Set down again exactly the lines of the listing below that fall between the line holding "wall art: present [56,38,322,211]" and the line holding "fruit: present [1698,381,1795,469]", inclusive.

##############################

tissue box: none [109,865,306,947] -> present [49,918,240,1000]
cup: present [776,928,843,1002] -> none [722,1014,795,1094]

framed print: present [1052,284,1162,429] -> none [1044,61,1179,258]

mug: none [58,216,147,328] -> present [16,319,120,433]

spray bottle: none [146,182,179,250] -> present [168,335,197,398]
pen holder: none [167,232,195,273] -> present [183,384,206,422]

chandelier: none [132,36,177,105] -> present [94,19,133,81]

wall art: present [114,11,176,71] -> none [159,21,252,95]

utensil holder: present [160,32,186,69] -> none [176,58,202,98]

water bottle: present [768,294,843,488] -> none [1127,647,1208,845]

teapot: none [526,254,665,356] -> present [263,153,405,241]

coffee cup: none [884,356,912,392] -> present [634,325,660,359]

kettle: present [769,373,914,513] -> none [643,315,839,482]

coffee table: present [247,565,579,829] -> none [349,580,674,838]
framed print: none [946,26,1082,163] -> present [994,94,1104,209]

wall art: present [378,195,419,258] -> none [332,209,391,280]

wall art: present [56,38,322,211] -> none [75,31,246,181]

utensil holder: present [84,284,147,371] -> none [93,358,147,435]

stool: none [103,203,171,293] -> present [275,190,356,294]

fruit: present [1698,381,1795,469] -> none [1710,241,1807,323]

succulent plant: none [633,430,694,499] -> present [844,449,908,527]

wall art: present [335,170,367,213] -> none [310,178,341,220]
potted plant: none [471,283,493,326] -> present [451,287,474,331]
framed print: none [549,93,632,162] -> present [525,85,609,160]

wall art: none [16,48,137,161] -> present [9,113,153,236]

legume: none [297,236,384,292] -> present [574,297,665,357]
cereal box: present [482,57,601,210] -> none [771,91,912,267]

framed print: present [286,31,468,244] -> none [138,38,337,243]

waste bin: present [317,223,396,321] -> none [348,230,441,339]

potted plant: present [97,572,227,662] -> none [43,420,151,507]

##############################

> _REPLY TO THE TASK_
wall art: present [56,38,322,211] -> none [75,31,246,181]

utensil holder: present [84,284,147,371] -> none [93,358,147,435]

stool: none [103,203,171,293] -> present [275,190,356,294]

fruit: present [1698,381,1795,469] -> none [1710,241,1807,323]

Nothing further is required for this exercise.